YOUR ASSIGNMENT: Search the data for "chansons". Each line containing it is to be copied.

RECORDS FOR THE TASK START

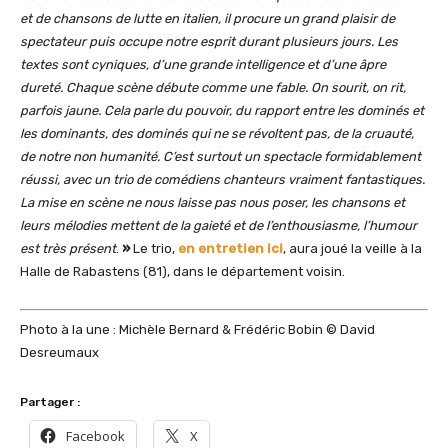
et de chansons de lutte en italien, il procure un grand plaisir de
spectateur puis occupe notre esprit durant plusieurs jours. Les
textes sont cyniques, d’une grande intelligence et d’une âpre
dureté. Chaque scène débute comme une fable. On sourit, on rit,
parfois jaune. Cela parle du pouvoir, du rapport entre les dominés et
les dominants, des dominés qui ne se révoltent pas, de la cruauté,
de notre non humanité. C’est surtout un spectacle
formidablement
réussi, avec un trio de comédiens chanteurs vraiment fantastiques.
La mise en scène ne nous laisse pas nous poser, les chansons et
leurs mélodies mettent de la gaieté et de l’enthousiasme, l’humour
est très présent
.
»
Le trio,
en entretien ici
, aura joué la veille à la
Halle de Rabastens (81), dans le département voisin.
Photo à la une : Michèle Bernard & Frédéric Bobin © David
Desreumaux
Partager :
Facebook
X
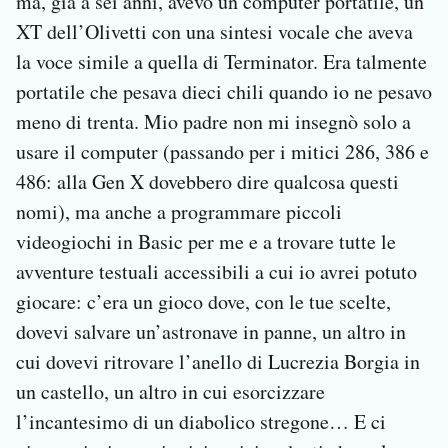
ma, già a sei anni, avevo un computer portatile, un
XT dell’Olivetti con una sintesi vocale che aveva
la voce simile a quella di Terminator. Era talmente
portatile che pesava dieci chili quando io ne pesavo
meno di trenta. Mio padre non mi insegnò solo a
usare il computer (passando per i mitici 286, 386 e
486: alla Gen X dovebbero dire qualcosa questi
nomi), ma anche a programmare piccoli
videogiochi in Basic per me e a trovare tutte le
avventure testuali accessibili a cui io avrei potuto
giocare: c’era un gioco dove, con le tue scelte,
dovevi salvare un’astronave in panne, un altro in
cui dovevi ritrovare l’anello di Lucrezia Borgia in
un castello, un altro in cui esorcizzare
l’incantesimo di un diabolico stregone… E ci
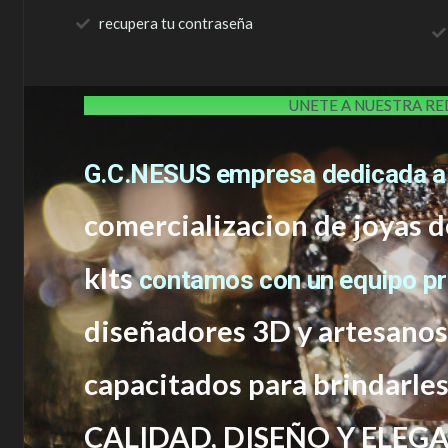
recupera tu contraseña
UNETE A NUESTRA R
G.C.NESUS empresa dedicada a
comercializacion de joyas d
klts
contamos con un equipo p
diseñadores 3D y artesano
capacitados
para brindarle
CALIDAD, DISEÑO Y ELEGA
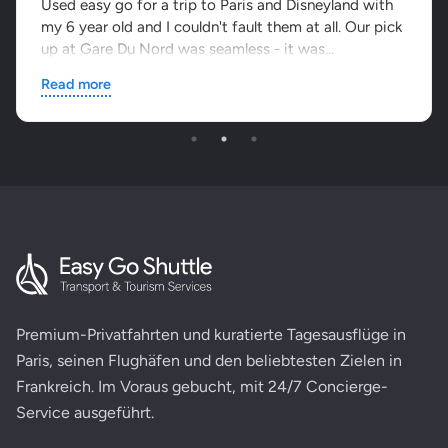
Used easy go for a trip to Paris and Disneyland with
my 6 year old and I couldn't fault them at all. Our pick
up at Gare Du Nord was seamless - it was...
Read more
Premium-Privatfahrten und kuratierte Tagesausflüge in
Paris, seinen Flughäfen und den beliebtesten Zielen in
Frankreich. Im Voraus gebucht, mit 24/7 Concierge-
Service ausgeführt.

RECORDS FOR THE TASK END
RECORDS FOR THE TASK START

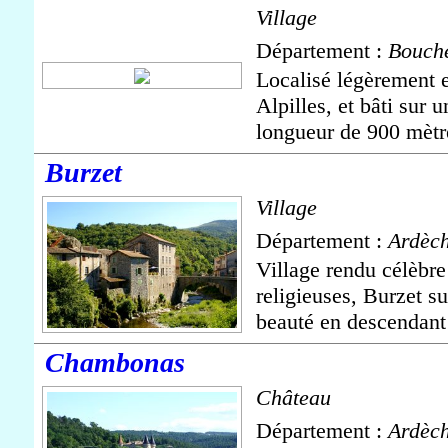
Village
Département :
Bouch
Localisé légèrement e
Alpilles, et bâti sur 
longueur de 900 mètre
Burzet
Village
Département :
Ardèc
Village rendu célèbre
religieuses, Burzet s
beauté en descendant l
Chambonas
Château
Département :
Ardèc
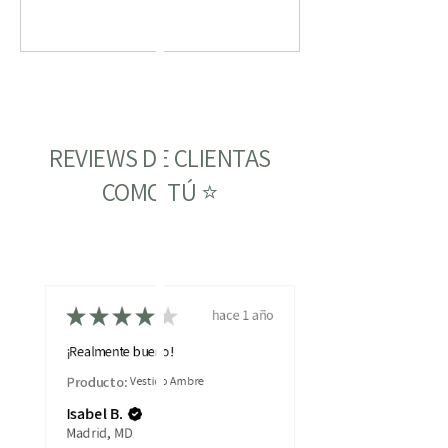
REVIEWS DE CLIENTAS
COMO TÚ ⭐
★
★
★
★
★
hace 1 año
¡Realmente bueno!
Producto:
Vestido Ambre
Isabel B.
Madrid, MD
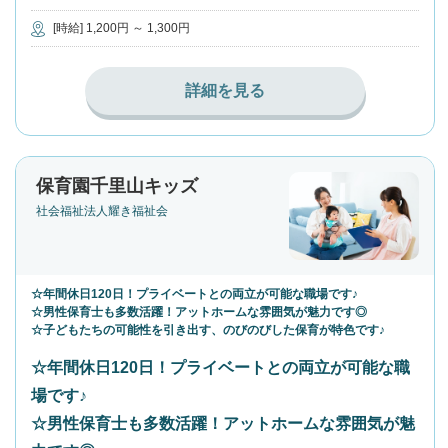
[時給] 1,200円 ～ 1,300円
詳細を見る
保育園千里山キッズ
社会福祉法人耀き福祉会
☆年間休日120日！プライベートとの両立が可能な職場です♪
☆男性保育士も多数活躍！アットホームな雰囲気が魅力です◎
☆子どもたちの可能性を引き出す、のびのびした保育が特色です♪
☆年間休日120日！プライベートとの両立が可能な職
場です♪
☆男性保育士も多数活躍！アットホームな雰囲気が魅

RECORDS FOR THE TASK END

OUTPUT BELOW:
et de chansons de lutte en italien, il procure un grand plaisir de
La mise en scène ne nous laisse pas nous poser, les chansons et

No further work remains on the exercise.